The memory-dependent FPK equation for fractional Gaussian noise

TL;DR

This paper introduces a novel memory-dependent Fokker-Planck-Kolmogorov equation to model non-Markovian nonlinear systems driven by fractional Gaussian noise, enabling probabilistic analysis of systems with long-memory effects.

Contribution

It develops a broadly applicable memFPK equation using fractional Itô calculus and a Volterra approximation to handle long-memory FGN effects in nonlinear dynamical systems.

Findings

The memFPK equation accurately models systems with FGN.

Numerical examples confirm the method's effectiveness.

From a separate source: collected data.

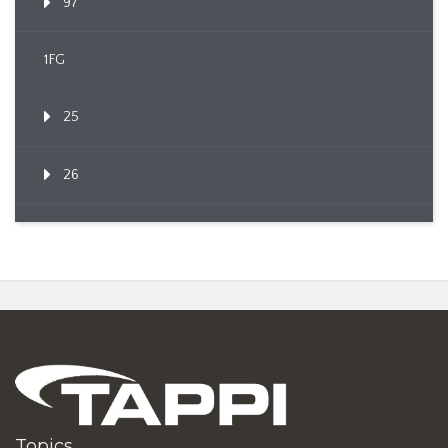
97
1FG
25
26
Topics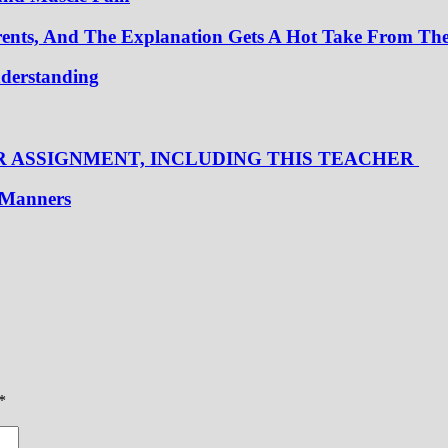
nts, And The Explanation Gets A Hot Take From Th
nderstanding
R ASSIGNMENT, INCLUDING THIS TEACHER
t Manners
*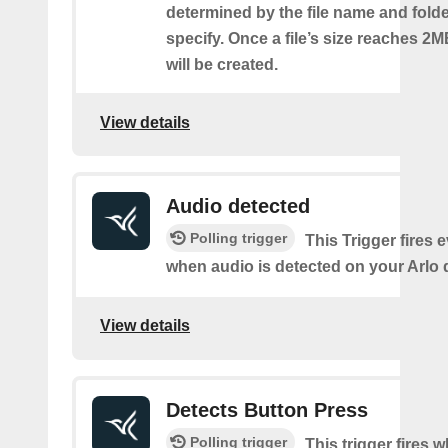
determined by the file name and fold
specify. Once a file’s size reaches 2M
will be created.
View details
Audio detected
Polling trigger
This Trigger fires 
when audio is detected on your Arlo 
View details
Detects Button Press
Polling trigger
This trigger fires 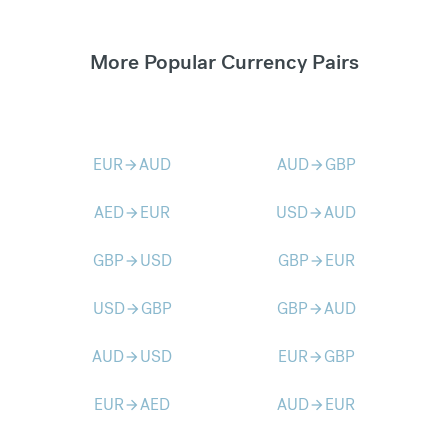
More Popular Currency Pairs
EUR
AUD
AUD
GBP
arrow_forward
arrow_forward
AED
EUR
USD
AUD
arrow_forward
arrow_forward
GBP
USD
GBP
EUR
arrow_forward
arrow_forward
USD
GBP
GBP
AUD
arrow_forward
arrow_forward
AUD
USD
EUR
GBP
arrow_forward
arrow_forward
EUR
AED
AUD
EUR
arrow_forward
arrow_forward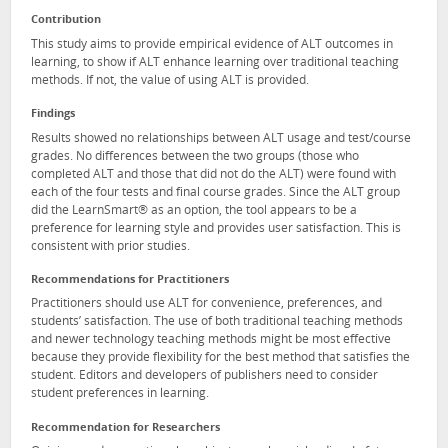
Contribution
This study aims to provide empirical evidence of ALT outcomes in
learning, to show if ALT enhance learning over traditional teaching
methods. If not, the value of using ALT is provided.
Findings
Results showed no relationships between ALT usage and test/course
grades. No differences between the two groups (those who
completed ALT and those that did not do the ALT) were found with
each of the four tests and final course grades. Since the ALT group
did the LearnSmart® as an option, the tool appears to be a
preference for learning style and provides user satisfaction. This is
consistent with prior studies.
Recommendations for Practitioners
Practitioners should use ALT for convenience, preferences, and
students’ satisfaction. The use of both traditional teaching methods
and newer technology teaching methods might be most effective
because they provide flexibility for the best method that satisfies the
student. Editors and developers of publishers need to consider
student preferences in learning.
Recommendation for Researchers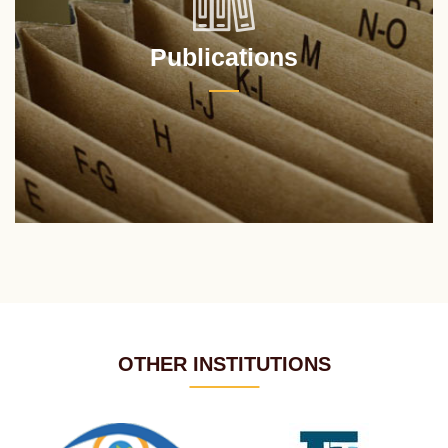
Publications
OTHER INSTITUTIONS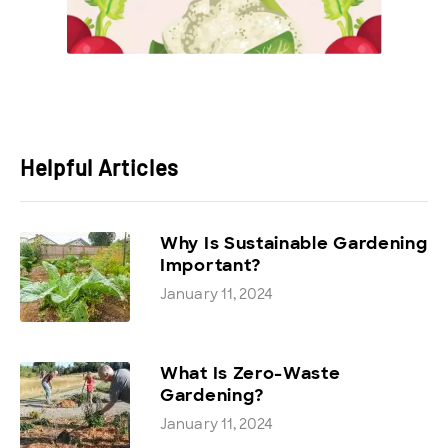
Helpful Articles
Why Is Sustainable Gardening
Important?
January 11, 2024
What Is Zero-Waste
Gardening?
January 11, 2024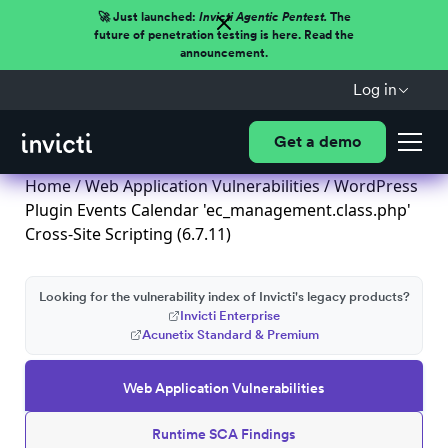
🚀 Just launched:
Invicti Agentic Pentest.
The
future of penetration testing is here. Read the
announcement.
Log in
Get a demo
Home
/
Web Application Vulnerabilities
/ WordPress
Plugin Events Calendar 'ec_management.class.php'
Cross-Site Scripting (6.7.11)
Looking for the vulnerability index of Invicti's legacy products?
Invicti Enterprise
Acunetix Standard & Premium
Web Application Vulnerabilities
Runtime SCA Findings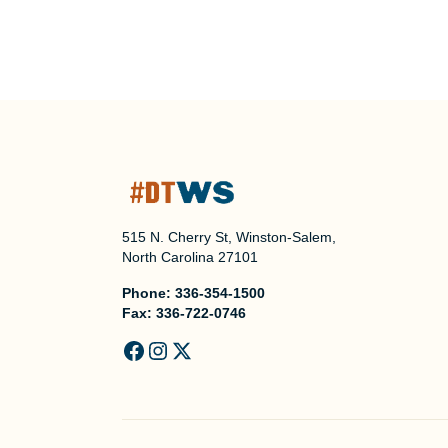
515 N. Cherry St, Winston-Salem,
North Carolina 27101
Phone:
336-354-1500
Fax:
336-722-0746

The approach is applicable to a wide class of nonlinear systems.

Abstract

This paper aims to explore non-Markovian dynamics of nonlinear dynamical systems subjected to fractional Gaussian noise (FGN) and Gaussian white noise (GWN). A novel memory-dependent Fokker-Planck-Kolmogorov (memFPK) equation is developed to characterize the probability structure in such non-Markovian systems. The main challenge in this research comes from the long-memory characteristics of FGN. These features make it impossible to model the FGN-excited nonlinear dynamical systems as finite dimensional GWN-driven Markovian augmented filtering systems, so the classical FPK equation is no longer applicable. To solve this problem, based on fractional Wick-It\^o-Skorohod integral theory, this study first derives the fractional It\^o formula. Then, a memory kernel function is constructed to reflect the long-memory characteristics from FGN. By using fractional It\^o formula and integration by parts, the memFPK equation is established. {Importantly, the proposed memFPK equation is not limited to specific forms of drift and diffusion terms, making it broadly applicable to a wide class of nonlinear dynamical systems subjected to FGN and GWN.} Due to the historical dependence of the memory kernel function, a Volterra adjustable decoupling approximation is used to reconstruct the memory kernel dependence term. This approximation method can effectively solve the memFPK equation, thereby obtaining probabilistic responses of nonlinear dynamical systems subjected to FGN and GWN excitations. Finally, some numerical examples verify the accuracy and effectiveness of the proposed method.